• _Aim of the exercise_: Your answer must contain each line of the listing in which "jsonpath" appears, copied in full.

• _Records provided_:
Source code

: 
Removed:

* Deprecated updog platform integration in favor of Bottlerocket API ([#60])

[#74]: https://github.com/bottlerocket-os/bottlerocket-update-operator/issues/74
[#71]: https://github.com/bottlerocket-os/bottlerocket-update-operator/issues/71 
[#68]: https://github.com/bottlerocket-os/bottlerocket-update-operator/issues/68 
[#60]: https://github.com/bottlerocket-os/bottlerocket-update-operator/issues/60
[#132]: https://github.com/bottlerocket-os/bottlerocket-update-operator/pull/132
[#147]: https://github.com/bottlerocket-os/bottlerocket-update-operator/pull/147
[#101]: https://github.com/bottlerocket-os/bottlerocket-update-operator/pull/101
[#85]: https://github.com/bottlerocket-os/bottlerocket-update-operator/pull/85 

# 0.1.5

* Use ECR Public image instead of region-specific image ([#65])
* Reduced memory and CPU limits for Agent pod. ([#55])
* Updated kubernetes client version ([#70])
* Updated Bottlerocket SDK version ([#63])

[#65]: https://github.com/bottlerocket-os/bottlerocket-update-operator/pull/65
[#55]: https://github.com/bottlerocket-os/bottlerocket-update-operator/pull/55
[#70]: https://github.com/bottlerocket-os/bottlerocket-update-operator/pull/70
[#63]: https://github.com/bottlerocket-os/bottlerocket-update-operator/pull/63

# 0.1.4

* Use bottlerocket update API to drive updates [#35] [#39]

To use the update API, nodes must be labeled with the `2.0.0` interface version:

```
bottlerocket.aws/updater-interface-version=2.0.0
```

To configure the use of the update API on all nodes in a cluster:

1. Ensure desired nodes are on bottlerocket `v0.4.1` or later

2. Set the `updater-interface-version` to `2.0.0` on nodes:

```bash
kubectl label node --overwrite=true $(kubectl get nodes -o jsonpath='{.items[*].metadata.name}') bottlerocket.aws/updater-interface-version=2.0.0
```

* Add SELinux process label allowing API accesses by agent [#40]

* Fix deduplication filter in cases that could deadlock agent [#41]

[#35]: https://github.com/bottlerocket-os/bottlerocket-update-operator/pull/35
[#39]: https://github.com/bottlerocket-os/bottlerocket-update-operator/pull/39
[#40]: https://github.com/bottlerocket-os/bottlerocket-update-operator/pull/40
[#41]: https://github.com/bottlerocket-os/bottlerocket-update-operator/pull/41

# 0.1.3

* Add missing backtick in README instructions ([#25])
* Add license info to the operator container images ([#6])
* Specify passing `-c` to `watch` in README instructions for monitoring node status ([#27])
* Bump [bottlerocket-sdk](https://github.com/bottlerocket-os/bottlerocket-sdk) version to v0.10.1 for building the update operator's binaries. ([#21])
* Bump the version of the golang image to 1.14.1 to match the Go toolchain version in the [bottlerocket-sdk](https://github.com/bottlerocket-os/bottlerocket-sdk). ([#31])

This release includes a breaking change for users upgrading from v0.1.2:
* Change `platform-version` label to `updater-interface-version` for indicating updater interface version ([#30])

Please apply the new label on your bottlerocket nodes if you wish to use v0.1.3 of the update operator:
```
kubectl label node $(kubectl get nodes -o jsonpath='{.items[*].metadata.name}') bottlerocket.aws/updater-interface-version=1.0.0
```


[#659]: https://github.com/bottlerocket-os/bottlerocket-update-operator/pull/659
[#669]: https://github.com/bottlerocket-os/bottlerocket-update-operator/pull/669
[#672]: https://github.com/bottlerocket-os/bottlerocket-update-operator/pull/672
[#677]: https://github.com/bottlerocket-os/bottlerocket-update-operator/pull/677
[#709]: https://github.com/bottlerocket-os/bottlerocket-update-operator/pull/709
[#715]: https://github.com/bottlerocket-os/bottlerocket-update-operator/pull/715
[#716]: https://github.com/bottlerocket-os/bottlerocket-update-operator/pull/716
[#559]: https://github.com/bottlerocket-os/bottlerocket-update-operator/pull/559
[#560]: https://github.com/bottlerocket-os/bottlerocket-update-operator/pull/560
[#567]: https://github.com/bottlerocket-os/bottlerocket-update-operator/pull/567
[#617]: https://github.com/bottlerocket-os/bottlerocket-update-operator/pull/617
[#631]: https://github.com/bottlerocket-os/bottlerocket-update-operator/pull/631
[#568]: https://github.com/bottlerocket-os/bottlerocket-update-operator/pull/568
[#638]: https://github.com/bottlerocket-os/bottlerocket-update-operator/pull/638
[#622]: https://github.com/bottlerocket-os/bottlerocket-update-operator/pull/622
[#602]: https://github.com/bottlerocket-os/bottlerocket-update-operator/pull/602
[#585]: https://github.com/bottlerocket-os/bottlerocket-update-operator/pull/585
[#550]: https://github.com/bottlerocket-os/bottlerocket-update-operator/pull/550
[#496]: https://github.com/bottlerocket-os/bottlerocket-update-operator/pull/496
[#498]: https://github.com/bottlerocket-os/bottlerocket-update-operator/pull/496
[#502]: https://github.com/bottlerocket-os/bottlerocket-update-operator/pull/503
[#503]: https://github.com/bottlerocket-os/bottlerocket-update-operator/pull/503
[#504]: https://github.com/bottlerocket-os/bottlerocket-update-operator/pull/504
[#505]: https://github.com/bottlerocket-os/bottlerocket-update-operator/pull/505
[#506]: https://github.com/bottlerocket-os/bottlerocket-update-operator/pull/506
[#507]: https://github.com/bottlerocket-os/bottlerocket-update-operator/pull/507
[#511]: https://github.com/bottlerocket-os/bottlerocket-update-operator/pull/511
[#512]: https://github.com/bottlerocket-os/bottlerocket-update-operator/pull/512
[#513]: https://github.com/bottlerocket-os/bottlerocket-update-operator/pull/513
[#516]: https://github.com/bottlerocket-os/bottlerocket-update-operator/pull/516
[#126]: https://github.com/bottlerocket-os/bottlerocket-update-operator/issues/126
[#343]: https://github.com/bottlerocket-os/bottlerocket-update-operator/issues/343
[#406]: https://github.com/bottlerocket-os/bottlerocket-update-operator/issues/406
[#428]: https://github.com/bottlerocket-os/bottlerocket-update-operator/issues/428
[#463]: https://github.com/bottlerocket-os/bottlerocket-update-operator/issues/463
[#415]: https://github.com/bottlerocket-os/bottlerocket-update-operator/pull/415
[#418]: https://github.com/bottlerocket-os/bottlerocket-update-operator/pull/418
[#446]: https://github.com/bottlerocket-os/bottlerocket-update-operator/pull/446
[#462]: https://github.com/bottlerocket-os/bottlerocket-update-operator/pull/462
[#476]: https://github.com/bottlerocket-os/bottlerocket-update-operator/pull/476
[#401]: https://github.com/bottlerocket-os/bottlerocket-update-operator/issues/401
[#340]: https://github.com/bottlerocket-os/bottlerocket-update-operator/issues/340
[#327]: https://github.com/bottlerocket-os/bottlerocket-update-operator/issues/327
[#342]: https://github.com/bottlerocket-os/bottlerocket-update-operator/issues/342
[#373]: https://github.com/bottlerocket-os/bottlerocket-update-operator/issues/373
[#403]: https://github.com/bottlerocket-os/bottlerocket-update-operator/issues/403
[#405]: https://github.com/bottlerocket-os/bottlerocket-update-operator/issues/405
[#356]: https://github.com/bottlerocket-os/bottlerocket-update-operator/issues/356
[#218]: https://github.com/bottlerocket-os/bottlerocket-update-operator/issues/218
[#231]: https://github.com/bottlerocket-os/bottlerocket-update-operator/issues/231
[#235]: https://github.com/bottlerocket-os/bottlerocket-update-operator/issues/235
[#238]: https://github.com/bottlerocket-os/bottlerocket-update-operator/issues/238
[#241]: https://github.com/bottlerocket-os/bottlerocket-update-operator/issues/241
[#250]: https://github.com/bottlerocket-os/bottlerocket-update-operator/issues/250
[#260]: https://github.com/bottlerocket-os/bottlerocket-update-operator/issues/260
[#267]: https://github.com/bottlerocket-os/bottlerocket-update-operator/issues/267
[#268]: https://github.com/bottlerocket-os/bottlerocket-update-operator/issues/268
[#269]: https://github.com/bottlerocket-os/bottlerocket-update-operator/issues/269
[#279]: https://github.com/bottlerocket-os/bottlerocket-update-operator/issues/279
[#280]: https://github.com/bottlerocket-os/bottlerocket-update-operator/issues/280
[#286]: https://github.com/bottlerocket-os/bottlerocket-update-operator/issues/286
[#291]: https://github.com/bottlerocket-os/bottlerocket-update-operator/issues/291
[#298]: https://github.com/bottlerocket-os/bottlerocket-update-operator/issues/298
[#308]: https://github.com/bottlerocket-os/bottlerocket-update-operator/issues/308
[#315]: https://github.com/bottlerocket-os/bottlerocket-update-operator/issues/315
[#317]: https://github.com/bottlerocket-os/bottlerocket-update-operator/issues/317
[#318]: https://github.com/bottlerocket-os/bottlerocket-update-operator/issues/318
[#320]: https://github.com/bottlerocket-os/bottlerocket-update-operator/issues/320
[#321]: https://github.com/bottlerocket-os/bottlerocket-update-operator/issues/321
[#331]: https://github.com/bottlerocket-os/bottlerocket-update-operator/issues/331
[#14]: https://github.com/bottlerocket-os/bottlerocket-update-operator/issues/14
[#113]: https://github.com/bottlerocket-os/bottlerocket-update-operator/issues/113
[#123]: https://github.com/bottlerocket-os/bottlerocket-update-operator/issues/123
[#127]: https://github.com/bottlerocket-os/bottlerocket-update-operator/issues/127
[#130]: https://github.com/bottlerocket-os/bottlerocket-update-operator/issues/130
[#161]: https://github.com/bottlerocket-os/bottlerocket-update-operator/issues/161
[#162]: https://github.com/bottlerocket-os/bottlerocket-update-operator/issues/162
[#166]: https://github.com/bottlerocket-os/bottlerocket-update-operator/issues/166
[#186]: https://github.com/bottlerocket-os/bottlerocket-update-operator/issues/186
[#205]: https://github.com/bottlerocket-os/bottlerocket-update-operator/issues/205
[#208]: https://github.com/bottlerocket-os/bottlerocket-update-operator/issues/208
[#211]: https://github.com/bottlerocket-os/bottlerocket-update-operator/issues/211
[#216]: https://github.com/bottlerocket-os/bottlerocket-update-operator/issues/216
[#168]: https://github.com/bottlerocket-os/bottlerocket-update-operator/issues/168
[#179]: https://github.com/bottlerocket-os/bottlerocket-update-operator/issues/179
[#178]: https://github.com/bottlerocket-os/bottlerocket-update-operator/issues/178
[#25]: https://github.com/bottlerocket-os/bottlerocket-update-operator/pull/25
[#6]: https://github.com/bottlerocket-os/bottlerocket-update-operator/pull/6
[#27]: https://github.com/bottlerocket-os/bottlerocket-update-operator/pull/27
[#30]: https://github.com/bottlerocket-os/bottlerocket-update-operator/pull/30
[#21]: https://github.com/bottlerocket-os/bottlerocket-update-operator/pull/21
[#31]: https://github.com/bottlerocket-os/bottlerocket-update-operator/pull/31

• _Response to this task_:
kubectl label node --overwrite=true $(kubectl get nodes -o jsonpath='{.items[*].metadata.name}') bottlerocket.aws/updater-interface-version=2.0.0
kubectl label node $(kubectl get nodes -o jsonpath='{.items[*].metadata.name}') bottlerocket.aws/updater-interface-version=1.0.0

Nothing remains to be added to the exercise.